▶ УСЛОВИЕ ЗАДАНИЯ
Воспроизведите без изменений отрывок из текста о подготовке терактов 1999 года: от слов «Еще в июле 1999» до слов «в них взрывчатки.» включительно.

Были установлены помещения, заминированные террористами. По официальной версии следствия (не имеющей, может быть, вообще ничего общего с действительностью), их арендовал Ачимез (Мухит) Шагабанович Гочияев (Лайпанов). Настоящий Лайпанов был уроженцем Карачаево-Черкесской Республики (КЧР) и погиб в феврале 1999 года в автомобильной катастрофе в Краснодарском крае. Документы погибшего Лайпанова стали «документами прикрытия» настоящего террориста. «Подобная практика является обычной схемой легализации агентов всех спецслужб мира. Это классика, описанная во всех учебниках. Якобы погибшему человеку даруется новая жизнь», – комментировал происшедшее бывший работник ГРУ, всю жизнь занимавшийся развертыванием агентурной сети за рубежом.

Еще в июле 1999 года Гочияев-Лайпанов обратился в одно из московских агентств по аренде недвижимости, расположенное на Беговой улице, и получил там информацию о 41 помещении. 38 помещений после первого взрыва были проверены следователями на предмет нахождения в них взрывчатки.

Определен был и молодой напарник «Лайпанова». По утверждению ФСБ, им был вынужденный переселенец из Узбекистана, бывший послушник медресе «Йолдыз» в Татарстане, в Набережных Челнах, русский по матери и башкир по отцу, 21-летний Денис Сайтаков. ФСБ считало, что именно он во время подготовки теракта снял вместе с «Лайпановым» номер в гостинице «Алтай» и активно обзванивал фирмы, сдающие в аренду грузовики. И хотя КГБ Татарстана уже на второй день после теракта по требованию Москвы начал искать подозреваемого, в татарстанском КГБ не было уверенности, что Сайтаков причастен к взрывам. По крайней мере заместитель председателя КГБ Татарстана Ильгиз Минуллин подчеркнул: «Никто не может объявлять Сайтакова террористом, пока его вина не доказана. […] На сегодняшний день органы безопасности фактами, указывающими на причастность к террористическим актам в Москве […] учащихся медресе „Йолдыз“, не располагают». КГБ Набережных Челнов тоже выпустил заявление, в котором указывал, что обвинение жителей Татарстана в пособничестве террористам не имеет оснований и что информации о причастности жителей республики к взрывам в татарстанском КГБ нет.

Террористы, готовившие сентябрьские взрывы, пошли по пути наименьшего сопротивления. Сначала они по «документам прикрытия» сняли несколько подвальных и полуподвальных помещений, в том числе на улице Гурьянова и на Каширском шоссе. Затем завезли туда взрывчатку, обложив ящики с гексогеном продуктами питания (мешками с сахаром и чаем) и упаковками с сантехникой (так было на улице Гурьянова). Объекты диверсий были выбраны идеально. Вероятность встретить милицию у домов в нереспектабельных «спальных» районах обычно была невысока, в подъездах, как правило, не было консьержек. Как считал Старинов, «расположение этих домов и обстановка вокруг них» соответствовала «двум самым необходимым для террористов-подрывников условиям – это уязвимость и доступность».

▶ ИСХОДНЫЕ ДАННЫЕ
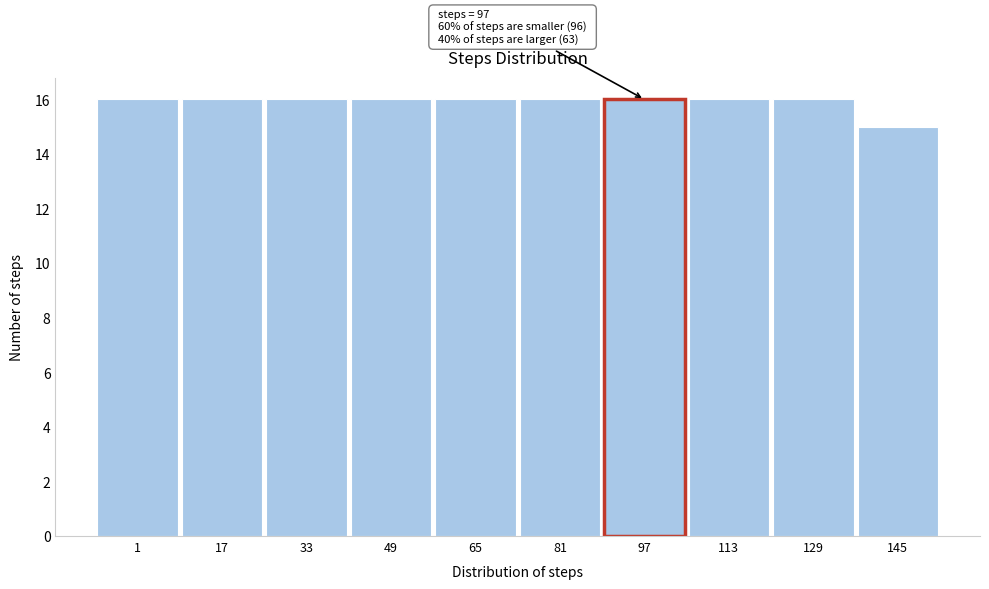

Reading left to right, transcribe all the data shown in this chart.

1=16	17=16	33=16	49=16	65=16	81=16	97=16	113=16	129=16	145=15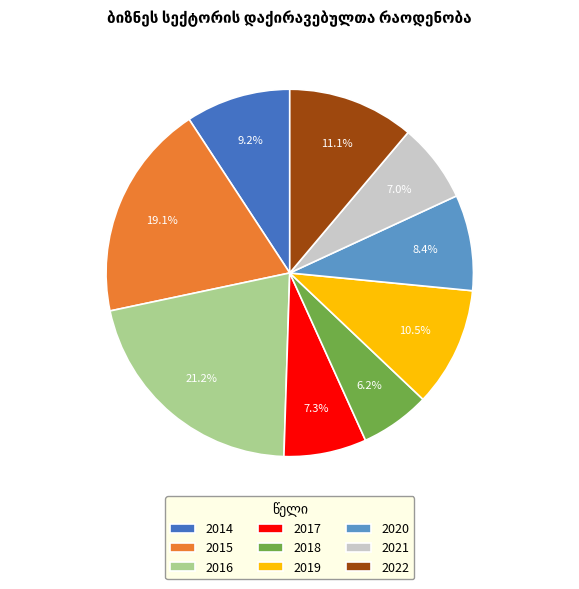

Between 2016 and 2019, which is larger?

2016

▶ РЕШЕНИЕ ЗАДАНИЯ
Еще в июле 1999 года Гочияев-Лайпанов обратился в одно из московских агентств по аренде недвижимости, расположенное на Беговой улице, и получил там информацию о 41 помещении. 38 помещений после первого взрыва были проверены следователями на предмет нахождения в них взрывчатки.